[BLOCO DE TEXTO]:
^^^^
Ao lançar uma nova proposta para a Lei de Mudança do Clima de São Paulo, o vereador Gilberto Natalini, do PV (foto), voltou a esquentar o debate na Câmara Municipal sobre a futura matriz energética do transporte público.
O texto fixa metas mais rígidas do que as que próprio vereador admitia para a redução dos gases poluentes emitidos pelos ônibus nos próximos dez e 20 anos (ver íntegra abaixo).
Pela proposta, a frota terá uma década para reduzir 50% do gás carbônico (CO2) emitido e 20 anos para zerar tais emissões, com base nos níveis de 2016.
As emissões de óxidos de nitrogênio (NOx) deverão ter corte de 80% em dez anos e de 90% em 20, e as de materiais particulados (MP 10 e MP 2,5), respectivamente de 90% e 95%.
ACORDO DIFÍCIL
Na prática, Natalini afasta-se da posição do presidente da Câmara, Milton Leite (DEM), com quem negociava um texto de consenso para ser votado em plenário.
A nova proposta foi preparada pouco depois da reunião do último dia 25, no gabinete de Milton Leite, entre os dois vereadores e um grupo de entidades ambientalistas, que novamente terminou sem acordo (aqui).
Natalini chegou a concordar com redução de 40% das emissões de CO2 em dez anos (limite máximo considerado viável pela SPTrans e aceito por Milton Leite), mas agora volta a defender 50%, com emissão zero em 20 anos.
Reaproximou-se, assim, da posição defendida pelo Comitê de Mudança do Clima de São Paulo (órgão vinculado à Secretaria Municipal do Meio Ambiente) e de entidades como Greenpeace e Rede Nossa São Paulo.
O vereador ainda não decidiu se protocolará seu novo texto como um substitutivo ao antigo PL 216/2003, de sua própria autoria, ou como novo substitutivo ao polêmico PL 300/2017, apresentado por Milton Leite em maio (íntegra).
Ambos lideram os debates entre os vereadores sobre a reforma da Lei 14.933/2009, que instituiu a Política de Mudança do Clima do Município de São Paulo.
Natalini é o principal líder ambientalista da Câmara e Milton Leite, além de poderoso presidente da Casa, é empresário de ônibus e profundo conhecedor do sistema de transporte.
METAS
Outros itens importantes da nova proposta são:
1-Aceita a moratória de cinco anos para a troca do diesel por combustíveis renováveis nos micro-ônibus e veículos da chamada rede alimentadora do sistema de transporte, defendida por Milton Leite. Mas mantém para este segmento as mesmas metas intermediárias e finais dos demais ônibus.
2-Fixa um período de cinco anos para a reavaliação das metas.
3-Determina que o órgão gestor incumbido de supervisionar a mudança da matriz energética da frota seja formado apenas por secretarias da Prefeitura, sob coordenação da Secretaria de Transportes.
4-Admite a participação de entidades empresariais e organizações sociais no órgão gestor, mas apenas para fornecer subsídios técnicos, sem poder de voto – portanto, enfraquecendo a proposta original de Milton Leite.
5-Também defende a volta da inspeção veicular para controle da poluição, livrando os veículos elétricos e híbridos.
^^^^
[DADOS FORNECIDOS]:
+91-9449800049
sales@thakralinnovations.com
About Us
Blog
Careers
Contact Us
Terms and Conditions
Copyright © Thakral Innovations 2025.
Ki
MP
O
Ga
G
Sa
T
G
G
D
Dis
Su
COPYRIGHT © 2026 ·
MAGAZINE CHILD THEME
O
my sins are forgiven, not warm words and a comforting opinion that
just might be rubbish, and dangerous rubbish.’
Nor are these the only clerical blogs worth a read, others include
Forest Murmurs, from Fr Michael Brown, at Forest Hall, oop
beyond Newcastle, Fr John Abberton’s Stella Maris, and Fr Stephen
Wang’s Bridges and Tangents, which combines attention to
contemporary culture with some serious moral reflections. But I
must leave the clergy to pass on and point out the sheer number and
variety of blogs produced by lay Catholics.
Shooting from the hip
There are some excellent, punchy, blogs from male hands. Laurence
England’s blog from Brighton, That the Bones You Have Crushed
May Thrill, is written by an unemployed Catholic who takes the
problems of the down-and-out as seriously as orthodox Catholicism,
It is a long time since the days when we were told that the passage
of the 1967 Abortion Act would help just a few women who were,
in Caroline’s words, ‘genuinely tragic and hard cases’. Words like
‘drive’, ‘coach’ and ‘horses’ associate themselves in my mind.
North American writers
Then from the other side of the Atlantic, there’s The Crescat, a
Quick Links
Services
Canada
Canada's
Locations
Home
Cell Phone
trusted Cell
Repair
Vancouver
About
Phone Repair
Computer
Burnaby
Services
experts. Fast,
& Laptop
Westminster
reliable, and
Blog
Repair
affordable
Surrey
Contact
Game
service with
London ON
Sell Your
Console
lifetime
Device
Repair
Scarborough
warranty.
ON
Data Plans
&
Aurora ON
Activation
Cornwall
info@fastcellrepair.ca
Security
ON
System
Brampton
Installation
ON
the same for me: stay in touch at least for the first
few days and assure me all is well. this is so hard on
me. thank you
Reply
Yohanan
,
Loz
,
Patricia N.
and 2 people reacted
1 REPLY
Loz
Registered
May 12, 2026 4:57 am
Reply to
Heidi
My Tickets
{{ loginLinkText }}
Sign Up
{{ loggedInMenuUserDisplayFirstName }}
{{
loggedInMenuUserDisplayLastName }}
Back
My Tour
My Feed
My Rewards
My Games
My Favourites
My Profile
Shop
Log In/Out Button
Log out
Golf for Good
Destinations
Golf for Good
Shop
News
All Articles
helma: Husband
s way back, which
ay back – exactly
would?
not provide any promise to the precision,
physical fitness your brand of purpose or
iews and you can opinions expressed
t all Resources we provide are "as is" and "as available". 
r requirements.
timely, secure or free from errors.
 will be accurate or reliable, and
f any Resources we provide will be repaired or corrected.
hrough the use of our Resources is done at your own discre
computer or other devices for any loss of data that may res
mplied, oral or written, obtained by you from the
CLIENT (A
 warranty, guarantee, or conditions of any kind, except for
^^^^
[OBJETIVO DO EXERCÍCIO]:
Responda com base no texto sobre a Lei de Mudança do Clima:
(a) Que corte nas emissões de óxidos de nitrogênio a nova proposta prevê em dez anos?
(b) A que partido pertence o presidente da Câmara, Milton Leite?
(c) De quanto tempo é o período que a proposta fixa para a reavaliação das metas?
As entradas não têm relação com o texto sobre a Lei de Mudança do Clima.

[RESULTADO DO EXERCÍCIO]:
(a) A proposta prevê um corte de 80% nas emissões de óxidos de nitrogênio em dez anos.
(b) Milton Leite pertence ao DEM.
(c) O período fixado para a reavaliação das metas é de cinco anos.